Sementara itu, penerima insentif adalah pekerja di sektor usaha alas kaki; tekstil dan pakaian jadi; furnitur; kulit dan barang dari kulit; atau pariwisata; dan 133 kode klasifikasi lapangan usaha yang termasuk ke dalam lima sektor bisnis itu.
Sebanyak 133 kode klasifikasi lapangan usaha itu merupakan kode klasifikasi lapangan usaha utama yang tercantum pada basis data yang terdapat dalam administrasi perpajakan DJP.
Cakupan pegawai yang mendapatkan insentif PPh 21 DTP untuk sejumlah sektor usaha itu terdiri dari Pegawai Tetap tertentu; dan/atau Pegawai Tidak Tetap tertentu yang memperoleh penghasilan dari Pemberi Kerja di lima sektor usaha itu.

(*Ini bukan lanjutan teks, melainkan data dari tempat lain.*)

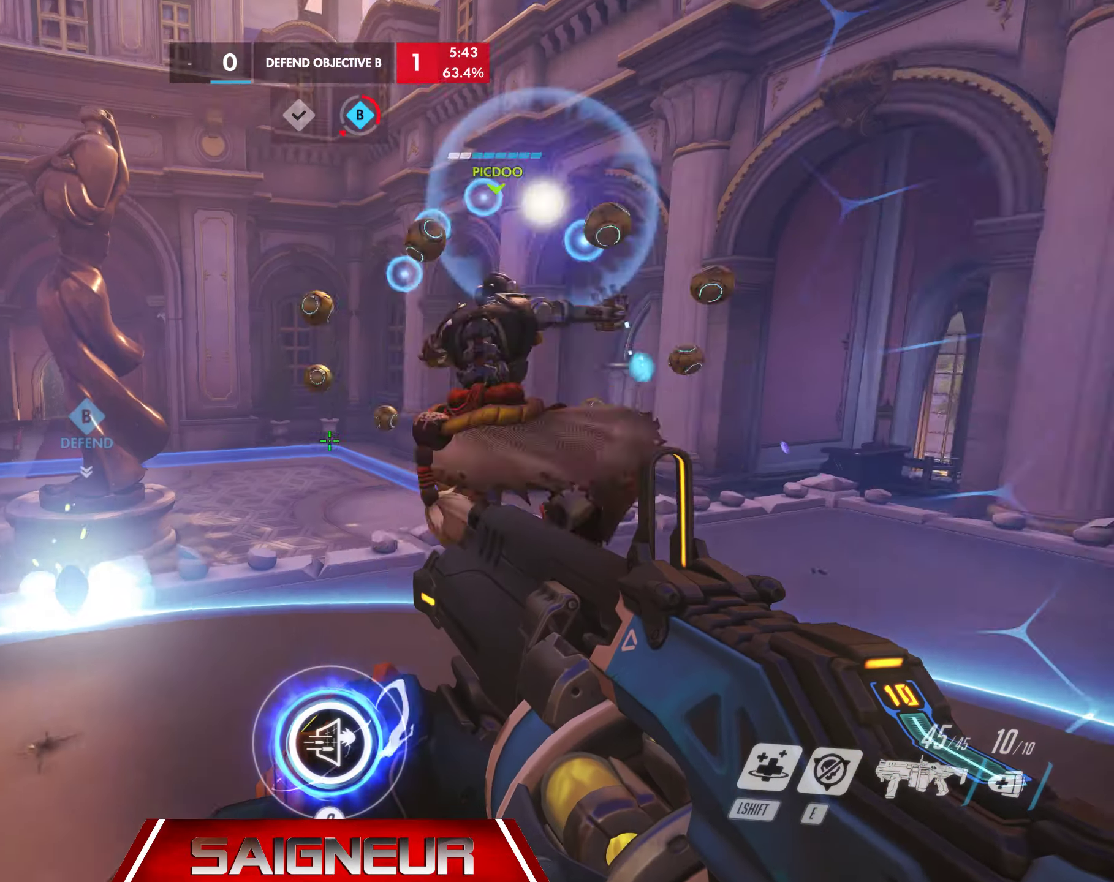
{"keys": ["a"], "mouse": [], "events": [[17, "a", "down"], [217, "d", "down"], [234, "a", "up"], [400, "a", "down"], [417, "d", "up"]]}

Batasan penghasilan para pegawai yang pajaknya ditanggung pemerintah itu ialah memperoleh penghasilan bruto yang bersifat tetap dan teratur tidak lebih dari Rp10 juta pada Masa Pajak Januari 2026, untuk Pegawai tertentu yang mulai bekerja sebelum Januari 2026; atau Masa Pajak bulan pertama bekerja, untuk Pegawai tertentu yang baru bekerja pada tahun 2026.